> [Task directions]: Filter the records below, keeping every line that contains the string "length", and copy those lines out. Case counts.

> [Provided information]:
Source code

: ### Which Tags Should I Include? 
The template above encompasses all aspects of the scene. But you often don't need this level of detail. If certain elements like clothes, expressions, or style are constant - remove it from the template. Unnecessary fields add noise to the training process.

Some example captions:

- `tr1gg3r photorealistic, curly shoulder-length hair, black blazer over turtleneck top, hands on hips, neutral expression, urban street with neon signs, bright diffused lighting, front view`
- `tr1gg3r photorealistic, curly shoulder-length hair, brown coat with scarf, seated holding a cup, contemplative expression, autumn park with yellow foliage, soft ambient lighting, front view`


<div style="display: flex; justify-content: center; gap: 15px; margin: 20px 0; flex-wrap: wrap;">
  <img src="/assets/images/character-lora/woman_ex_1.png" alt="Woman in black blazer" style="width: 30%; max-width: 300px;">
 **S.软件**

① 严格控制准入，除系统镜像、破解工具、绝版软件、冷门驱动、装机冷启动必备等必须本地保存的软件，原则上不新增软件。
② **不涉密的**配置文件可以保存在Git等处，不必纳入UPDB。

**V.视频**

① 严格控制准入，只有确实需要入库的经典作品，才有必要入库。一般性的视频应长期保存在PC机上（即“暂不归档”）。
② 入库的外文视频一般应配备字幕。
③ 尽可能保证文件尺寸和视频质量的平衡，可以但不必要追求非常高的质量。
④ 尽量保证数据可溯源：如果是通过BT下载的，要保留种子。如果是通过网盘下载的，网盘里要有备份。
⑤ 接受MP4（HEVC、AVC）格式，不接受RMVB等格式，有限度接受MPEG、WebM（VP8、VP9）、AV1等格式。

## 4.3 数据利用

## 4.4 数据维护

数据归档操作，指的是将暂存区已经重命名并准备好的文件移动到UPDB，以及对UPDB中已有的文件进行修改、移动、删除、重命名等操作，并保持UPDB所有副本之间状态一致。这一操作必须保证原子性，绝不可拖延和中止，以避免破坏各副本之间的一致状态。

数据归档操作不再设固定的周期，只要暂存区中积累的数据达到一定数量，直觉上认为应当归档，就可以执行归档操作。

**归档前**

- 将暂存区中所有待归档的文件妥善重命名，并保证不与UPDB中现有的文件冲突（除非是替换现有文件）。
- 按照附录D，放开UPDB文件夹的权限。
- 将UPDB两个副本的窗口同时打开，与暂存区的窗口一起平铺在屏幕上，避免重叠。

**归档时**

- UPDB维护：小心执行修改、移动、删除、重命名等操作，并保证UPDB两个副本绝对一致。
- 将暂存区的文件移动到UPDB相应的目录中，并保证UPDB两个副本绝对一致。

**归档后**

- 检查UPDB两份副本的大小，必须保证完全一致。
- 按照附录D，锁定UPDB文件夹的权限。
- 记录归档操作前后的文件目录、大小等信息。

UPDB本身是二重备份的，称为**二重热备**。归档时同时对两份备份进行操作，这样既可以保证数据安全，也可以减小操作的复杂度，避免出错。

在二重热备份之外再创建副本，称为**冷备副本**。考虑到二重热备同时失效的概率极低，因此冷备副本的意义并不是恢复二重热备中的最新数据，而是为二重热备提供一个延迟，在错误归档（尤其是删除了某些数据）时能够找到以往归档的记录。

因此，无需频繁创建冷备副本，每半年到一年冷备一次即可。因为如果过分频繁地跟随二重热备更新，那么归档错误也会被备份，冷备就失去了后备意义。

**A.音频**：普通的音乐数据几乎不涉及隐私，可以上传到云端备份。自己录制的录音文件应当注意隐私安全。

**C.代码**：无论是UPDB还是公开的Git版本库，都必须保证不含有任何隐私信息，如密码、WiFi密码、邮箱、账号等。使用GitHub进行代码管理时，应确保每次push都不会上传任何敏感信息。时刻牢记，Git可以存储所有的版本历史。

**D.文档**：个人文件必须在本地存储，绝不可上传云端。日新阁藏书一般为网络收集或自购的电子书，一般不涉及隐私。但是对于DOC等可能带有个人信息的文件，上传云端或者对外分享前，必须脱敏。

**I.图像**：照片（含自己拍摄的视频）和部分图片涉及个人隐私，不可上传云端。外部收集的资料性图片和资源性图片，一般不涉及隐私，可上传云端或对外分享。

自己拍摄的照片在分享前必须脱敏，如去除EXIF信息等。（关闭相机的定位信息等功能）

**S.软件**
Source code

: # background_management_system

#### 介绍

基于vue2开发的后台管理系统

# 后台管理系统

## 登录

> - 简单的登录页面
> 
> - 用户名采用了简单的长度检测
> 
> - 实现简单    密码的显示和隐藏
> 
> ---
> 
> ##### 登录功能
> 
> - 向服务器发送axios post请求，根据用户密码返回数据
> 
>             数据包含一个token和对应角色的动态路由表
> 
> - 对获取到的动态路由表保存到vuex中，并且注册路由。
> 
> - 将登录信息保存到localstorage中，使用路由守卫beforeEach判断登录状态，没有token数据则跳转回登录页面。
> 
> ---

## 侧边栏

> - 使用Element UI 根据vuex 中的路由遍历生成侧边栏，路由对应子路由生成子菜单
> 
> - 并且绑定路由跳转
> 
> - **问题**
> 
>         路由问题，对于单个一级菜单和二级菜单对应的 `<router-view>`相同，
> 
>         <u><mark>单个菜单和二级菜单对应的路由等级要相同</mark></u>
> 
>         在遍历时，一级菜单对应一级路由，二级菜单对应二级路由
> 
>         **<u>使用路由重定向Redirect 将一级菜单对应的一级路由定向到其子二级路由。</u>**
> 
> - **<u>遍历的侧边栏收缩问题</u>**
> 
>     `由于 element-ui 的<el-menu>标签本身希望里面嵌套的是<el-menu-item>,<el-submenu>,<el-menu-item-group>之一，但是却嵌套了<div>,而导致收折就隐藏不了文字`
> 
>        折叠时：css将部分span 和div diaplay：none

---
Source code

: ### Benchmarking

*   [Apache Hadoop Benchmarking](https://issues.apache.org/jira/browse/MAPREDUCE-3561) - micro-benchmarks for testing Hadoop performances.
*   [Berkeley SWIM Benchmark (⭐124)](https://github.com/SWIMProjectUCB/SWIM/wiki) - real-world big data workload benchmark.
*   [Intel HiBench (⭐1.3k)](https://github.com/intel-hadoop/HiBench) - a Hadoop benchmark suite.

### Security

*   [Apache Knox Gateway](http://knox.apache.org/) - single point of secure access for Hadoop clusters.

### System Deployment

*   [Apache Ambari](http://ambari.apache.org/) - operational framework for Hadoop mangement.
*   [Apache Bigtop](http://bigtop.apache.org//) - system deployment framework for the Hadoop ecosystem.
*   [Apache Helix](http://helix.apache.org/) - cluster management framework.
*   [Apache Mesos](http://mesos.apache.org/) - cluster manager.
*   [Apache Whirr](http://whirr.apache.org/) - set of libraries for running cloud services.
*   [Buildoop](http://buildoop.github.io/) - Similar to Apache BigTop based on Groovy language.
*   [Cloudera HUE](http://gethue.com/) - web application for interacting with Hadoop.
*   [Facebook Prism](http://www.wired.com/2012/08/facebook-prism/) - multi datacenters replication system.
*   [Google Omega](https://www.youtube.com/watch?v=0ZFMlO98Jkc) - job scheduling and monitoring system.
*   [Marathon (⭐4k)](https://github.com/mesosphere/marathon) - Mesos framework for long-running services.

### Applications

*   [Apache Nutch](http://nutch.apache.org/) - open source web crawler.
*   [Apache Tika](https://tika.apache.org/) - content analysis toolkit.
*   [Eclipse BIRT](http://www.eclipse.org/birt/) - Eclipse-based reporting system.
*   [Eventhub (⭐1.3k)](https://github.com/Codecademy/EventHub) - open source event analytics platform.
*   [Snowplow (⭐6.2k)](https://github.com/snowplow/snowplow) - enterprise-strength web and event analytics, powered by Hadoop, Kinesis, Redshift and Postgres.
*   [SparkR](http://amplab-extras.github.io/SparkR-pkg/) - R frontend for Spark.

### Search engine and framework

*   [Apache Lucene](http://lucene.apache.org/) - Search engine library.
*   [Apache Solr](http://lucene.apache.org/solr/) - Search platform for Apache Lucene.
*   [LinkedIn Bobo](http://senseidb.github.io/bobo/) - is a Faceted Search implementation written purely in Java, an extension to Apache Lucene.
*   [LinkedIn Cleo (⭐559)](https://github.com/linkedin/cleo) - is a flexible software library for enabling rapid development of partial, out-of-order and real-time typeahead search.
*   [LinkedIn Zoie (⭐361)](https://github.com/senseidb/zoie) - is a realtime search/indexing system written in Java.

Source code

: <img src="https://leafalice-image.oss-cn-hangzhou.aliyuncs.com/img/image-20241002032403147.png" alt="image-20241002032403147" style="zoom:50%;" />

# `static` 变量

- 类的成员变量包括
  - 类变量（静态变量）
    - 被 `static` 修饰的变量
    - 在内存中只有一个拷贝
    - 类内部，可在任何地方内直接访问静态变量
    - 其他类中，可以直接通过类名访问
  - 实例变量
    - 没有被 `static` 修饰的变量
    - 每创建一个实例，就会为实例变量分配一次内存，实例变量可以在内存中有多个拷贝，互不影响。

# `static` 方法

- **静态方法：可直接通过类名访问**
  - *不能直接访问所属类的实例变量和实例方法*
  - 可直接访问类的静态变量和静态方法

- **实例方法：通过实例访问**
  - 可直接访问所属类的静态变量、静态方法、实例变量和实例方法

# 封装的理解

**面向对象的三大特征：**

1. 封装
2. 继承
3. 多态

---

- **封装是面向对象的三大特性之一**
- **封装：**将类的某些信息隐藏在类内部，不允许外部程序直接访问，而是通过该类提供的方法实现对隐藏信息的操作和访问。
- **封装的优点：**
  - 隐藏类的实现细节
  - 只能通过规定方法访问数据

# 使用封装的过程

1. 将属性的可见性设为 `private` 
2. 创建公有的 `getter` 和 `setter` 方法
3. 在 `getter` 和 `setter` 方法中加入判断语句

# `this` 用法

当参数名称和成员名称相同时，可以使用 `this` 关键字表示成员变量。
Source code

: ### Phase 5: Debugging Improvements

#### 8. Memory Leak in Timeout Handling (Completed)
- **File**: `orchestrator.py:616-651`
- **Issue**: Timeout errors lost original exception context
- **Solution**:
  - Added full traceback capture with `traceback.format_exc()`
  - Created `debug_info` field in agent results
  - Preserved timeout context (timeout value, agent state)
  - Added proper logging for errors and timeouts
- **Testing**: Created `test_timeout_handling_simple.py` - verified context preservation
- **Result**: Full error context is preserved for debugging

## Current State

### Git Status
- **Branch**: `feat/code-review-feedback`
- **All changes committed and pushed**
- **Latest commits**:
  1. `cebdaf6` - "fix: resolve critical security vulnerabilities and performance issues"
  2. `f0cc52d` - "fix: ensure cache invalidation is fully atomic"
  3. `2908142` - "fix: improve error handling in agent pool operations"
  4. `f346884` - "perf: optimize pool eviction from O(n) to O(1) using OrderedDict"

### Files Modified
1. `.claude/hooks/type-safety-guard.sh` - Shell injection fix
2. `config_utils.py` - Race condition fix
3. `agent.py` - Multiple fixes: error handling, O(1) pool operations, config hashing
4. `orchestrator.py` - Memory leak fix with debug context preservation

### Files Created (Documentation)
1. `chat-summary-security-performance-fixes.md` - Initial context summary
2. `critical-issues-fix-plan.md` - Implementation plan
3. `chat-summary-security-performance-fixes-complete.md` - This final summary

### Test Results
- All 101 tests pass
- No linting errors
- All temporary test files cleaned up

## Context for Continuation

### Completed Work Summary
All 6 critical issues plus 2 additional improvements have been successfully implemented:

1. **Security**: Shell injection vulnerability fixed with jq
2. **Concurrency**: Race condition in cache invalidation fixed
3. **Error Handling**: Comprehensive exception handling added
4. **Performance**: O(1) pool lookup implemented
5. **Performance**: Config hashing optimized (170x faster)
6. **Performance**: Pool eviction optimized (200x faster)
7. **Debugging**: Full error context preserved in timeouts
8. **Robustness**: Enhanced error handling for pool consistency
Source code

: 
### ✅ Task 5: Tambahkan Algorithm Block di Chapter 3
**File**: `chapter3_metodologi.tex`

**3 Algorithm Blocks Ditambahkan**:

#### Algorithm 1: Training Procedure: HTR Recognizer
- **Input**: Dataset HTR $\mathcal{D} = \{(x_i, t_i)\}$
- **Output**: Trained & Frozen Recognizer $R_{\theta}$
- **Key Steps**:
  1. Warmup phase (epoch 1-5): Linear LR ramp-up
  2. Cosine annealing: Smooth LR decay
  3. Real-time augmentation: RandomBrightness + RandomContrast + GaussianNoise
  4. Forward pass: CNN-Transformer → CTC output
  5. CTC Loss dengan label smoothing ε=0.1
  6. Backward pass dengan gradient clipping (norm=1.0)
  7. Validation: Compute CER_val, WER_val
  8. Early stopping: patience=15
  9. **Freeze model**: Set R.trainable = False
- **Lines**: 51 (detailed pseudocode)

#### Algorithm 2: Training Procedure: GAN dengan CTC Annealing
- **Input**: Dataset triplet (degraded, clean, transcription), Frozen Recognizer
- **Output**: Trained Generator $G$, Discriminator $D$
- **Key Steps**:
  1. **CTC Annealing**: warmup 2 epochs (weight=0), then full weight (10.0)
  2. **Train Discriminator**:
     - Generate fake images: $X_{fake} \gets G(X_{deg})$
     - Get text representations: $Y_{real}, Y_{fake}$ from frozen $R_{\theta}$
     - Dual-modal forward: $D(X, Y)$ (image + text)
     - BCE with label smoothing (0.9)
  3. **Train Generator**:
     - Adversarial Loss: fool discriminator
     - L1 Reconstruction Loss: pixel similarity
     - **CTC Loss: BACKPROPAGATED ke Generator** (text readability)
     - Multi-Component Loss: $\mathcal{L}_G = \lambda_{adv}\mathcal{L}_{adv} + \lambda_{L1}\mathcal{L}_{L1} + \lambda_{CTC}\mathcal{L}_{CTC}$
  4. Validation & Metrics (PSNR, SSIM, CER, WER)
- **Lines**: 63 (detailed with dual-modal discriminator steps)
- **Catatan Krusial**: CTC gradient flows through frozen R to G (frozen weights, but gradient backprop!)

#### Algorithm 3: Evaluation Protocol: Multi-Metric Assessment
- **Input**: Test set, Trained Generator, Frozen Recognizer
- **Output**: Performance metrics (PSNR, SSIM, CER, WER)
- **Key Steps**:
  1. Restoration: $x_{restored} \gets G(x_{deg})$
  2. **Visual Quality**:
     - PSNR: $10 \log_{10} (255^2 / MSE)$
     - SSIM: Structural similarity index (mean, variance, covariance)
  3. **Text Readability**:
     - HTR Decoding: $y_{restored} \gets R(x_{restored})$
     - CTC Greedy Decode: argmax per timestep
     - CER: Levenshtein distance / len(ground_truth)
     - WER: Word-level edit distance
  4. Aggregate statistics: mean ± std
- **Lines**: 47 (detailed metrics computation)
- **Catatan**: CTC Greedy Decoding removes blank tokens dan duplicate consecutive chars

> [Written answer]:
- `tr1gg3r photorealistic, curly shoulder-length hair, black blazer over turtleneck top, hands on hips, neutral expression, urban street with neon signs, bright diffused lighting, front view`
- `tr1gg3r photorealistic, curly shoulder-length hair, brown coat with scarf, seated holding a cup, contemplative expression, autumn park with yellow foliage, soft ambient lighting, front view`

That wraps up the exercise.